Şöyle bir mantık yürütülebilir: Mademki bu gruplar, devrimci görüşlere başvuruyor, o halde bunların görüşleri devrimcidir. Ama bu yaklaşım gerçeği yansıtmaz. Başvurulan daha doğrusu “aşırılan” düşünceler, bunların niteliğini oluşturmuyor. Bu hareketlerin reformist görüşlerinin bütünlüğü düşünüldüğünde, devrimci olan düşünceler, bu bütünlük içinde kaybolup gidiyor. Devrimci görüş, onların görüşlerinin bütünlüğünü etkilemiyor.
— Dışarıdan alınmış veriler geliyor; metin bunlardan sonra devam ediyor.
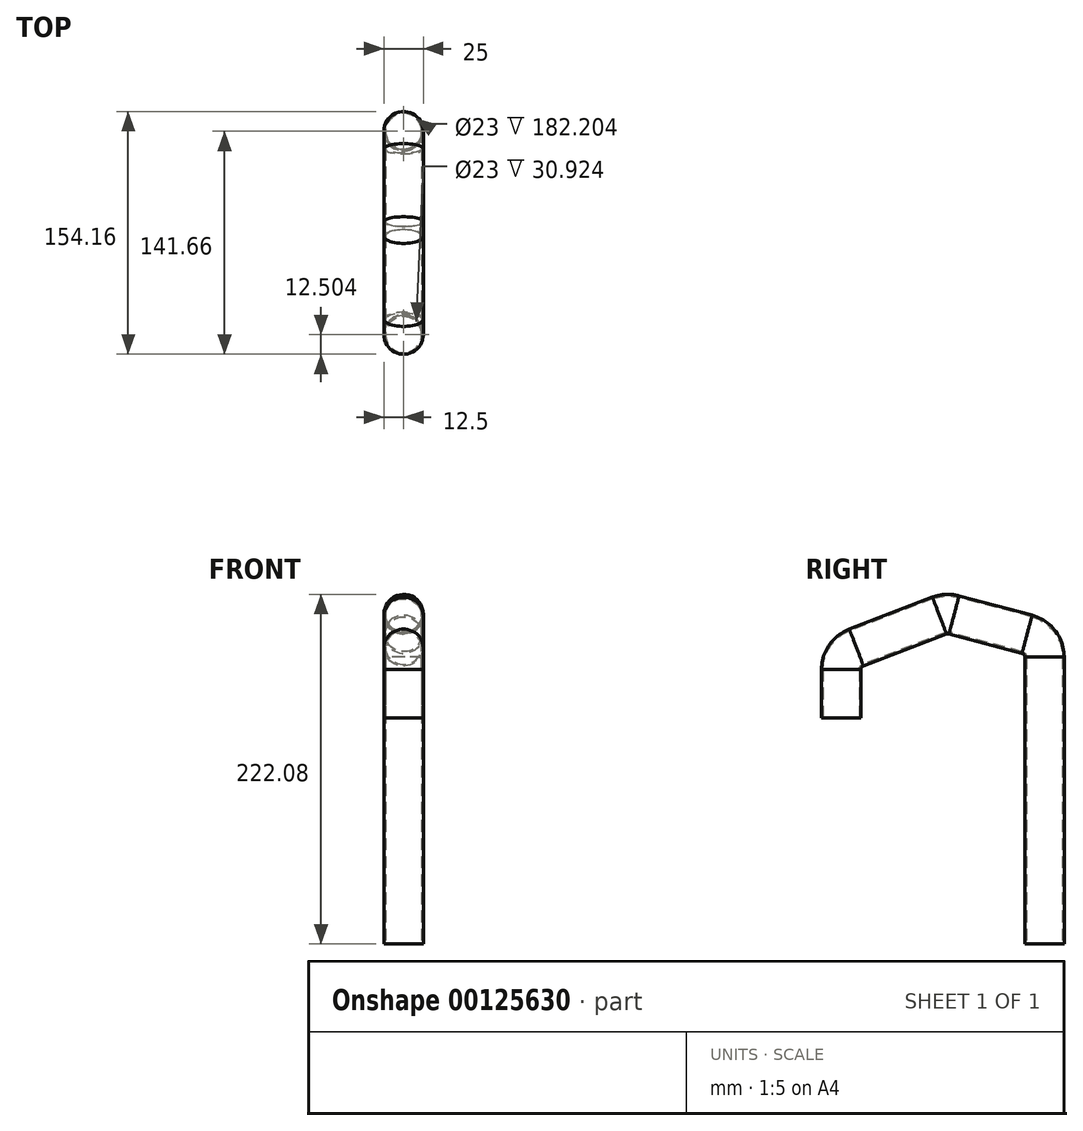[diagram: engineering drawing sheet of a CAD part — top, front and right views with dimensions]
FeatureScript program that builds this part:
annotation { "Feature Type Name" : "Feature", "Feature Type Description" : "" }
export const myFeature = defineFeature(function(context is Context, id is Id, definition is map)
    precondition{}
    {
        {
            var Q0;
            Q0=qCreatedBy(makeId("Top.planeOp"),FACE);
            var sketch = newSketch(context, id + "F0", { "sketchPlane" : qUnion([Q0])});
            skCircle(sketch, "E0", {"center": v(0, 0) * mm, "radius": 12.5 * mm});
            skSolve(sketch);
        }
        {
            var Q0;
            Q0=makeQuery(id+"F0.imprint","IMPRINT",FACE,{"disambiguationData":[TD([[makeQuery(id+"F0.imprint","IMPRINT",EDGE,{"derivedFrom":sQuery(id+"F0.wireOp",EDGE,"E0")}),1.0]])]});
            extrude(context, id + "F1", {"entities" : qUnion([Q0]), "depth" : 100 * mm});
        }
        {
            var Q0;
            Q0=makeQuery(id+"F1.opExtrude","CAP_FACE",FACE,{"disambiguationData":[OSD([sQuery(id+"F0.wireOp",EDGE,"E0")])],"isStart":false});
            var Q1;
            Q1=makeQuery(id+"F1.opExtrude","CAP_FACE",FACE,{"disambiguationData":[OSD([sQuery(id+"F0.wireOp",EDGE,"E0")])],"isStart":true});
            shell(context, id + "F2", {"entities" : qUnion([Q0, Q1]), "thickness" : 1 * mm});
        }
        {
            var Q0;
            Q0=qCreatedBy(makeId("Right.planeOp"),FACE);
            var sketch = newSketch(context, id + "F3", { "sketchPlane" : qUnion([Q0])});
            skLineSegment(sketch, "E1", {"start": v(0, 100.08) * mm, "end": v(0, 182.28) * mm});
            skLineSegment(sketch, "E2", {"start": v(-11.16, 196.78) * mm, "end": v(-57.57, 209.08) * mm});
            skLineSegment(sketch, "E3", {"start": v(-66.8, 208.58) * mm, "end": v(-119.54, 188.29) * mm});
            skLineSegment(sketch, "E4", {"start": v(-129.16, 174.29) * mm, "end": v(-129.16, 143.36) * mm});
            skPoint(sketch, "E5.visualSharp", {"position": v(-129.16, 184.6) * mm});
            skArc(sketch, "E5.filletArc", {"start": v(-119.54, 188.29) * mm, "mid": v(-126.52, 182.78) * mm, "end": v(-129.16, 174.29) * mm});
            skPoint(sketch, "E6.visualSharp", {"position": v(-62.26, 210.32) * mm});
            skArc(sketch, "E6.filletArc", {"start": v(-57.57, 209.08) * mm, "mid": v(-62.22, 209.55) * mm, "end": v(-66.8, 208.58) * mm});
            skPoint(sketch, "E7.visualSharp", {"position": v(0, 193.83) * mm});
            skArc(sketch, "E7.filletArc", {"start": v(0, 182.28) * mm, "mid": v(-3.11, 191.43) * mm, "end": v(-11.16, 196.78) * mm});
            skSolve(sketch);
        }
        {
            var Q0;
            Q0=makeQuery(id+"F1.opExtrude","CAP_FACE",FACE,{"disambiguationData":[OSD([sQuery(id+"F0.wireOp",EDGE,"E0")])],"isStart":false});
            var Q1;
            Q1=sQuery(id+"F3.wireOp",EDGE,"E1");
            var Q2;
            Q2=sQuery(id+"F3.wireOp",EDGE,"E7.filletArc");
            var Q3;
            Q3=sQuery(id+"F3.wireOp",EDGE,"E2");
            var Q4;
            Q4=sQuery(id+"F3.wireOp",EDGE,"E6.filletArc");
            var Q5;
            Q5=sQuery(id+"F3.wireOp",EDGE,"E3");
            var Q6;
            Q6=sQuery(id+"F3.wireOp",EDGE,"E5.filletArc");
            var Q7;
            Q7=sQuery(id+"F3.wireOp",EDGE,"E4");
            sweep(context, id + "F4", {"operationType" : NewBodyOperationType.ADD, "profiles" : qUnion([Q0]), "path" : qUnion([Q1, Q2, Q3, Q4, Q5, Q6, Q7])});
        }
    });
Sosyal reformistlerin içinde, Leninist Parti’nin görüşlerini utanmazca “aşırmada” rekor Evrensel-EMEP’tedir. EMEP yöneticileri pandemi sürecinde Leninist Partinin daha önce çıkan “Kapitalizm kendisinden kaynaklanan sorunları çözemez” tespitini, aynen Evrensel’de çıkan röportajla manşetinden vermiştir. ‘Evrensel’in köşe yazarlarıysa, Leninist Parti’den rezilce “aşırmaları” yıllardır yapıyorlar. Son olarak pandemi süreci boyunca bu konuda daha gözü kara davrandılar. Birgün ile olan rekabetleri nedeniyle, onlara karşı Leninist Parti’nin görüşlerine başvurdular. Halbuki, onlar da aynı şeyi yapıyor. İki cambaz da aynı ipte oynamak istiyor. Bu gazetenin köşe yazarlarının büyük bir kısmı bunu yapıyor. Hepsi de, “aşırılmış” görüşleri, kendi öz hakiki, gerçek görüşleriymiş gibi gösteriyor. Ve bunu sürekli yapıyorlar. Ne karakter ama! Peki bunu yapanlar insanların yüzüne nasıl bakıyor. Bu konuda bir rahatsızlık duymadıkları açık. Onlardan hiçbir zaman bir dürüstlük beklemedik. Onlar küçük burjuva doğalarına uygun davranıyorlar. Peki bunların çevreleri bunun farkında değiller mi? Farkında olmaları ama sessiz kalmaları da farkında olmamaları da onlar için kötü durum.
Mücadele Birliği’nin sitelerinde, otuz yıllık “baş yazılar”ın ciltleri yayınlandı. Yayınlanır yayınlanmaz “aşırma” çok daha yoğunluk kazandı.
Leninist Parti’nin görüşlerini kaynak belirtmeden alıp kullananların hepsi karakter yoksunudur. Proletaryaysa sağlam karaktere sahiptir. Onları rezillikleriyle başbaşa bırakarak, devrim saflarında, devrim ve komünizm yolunda devrimci sınıf savaşını daha da yükseltecektir.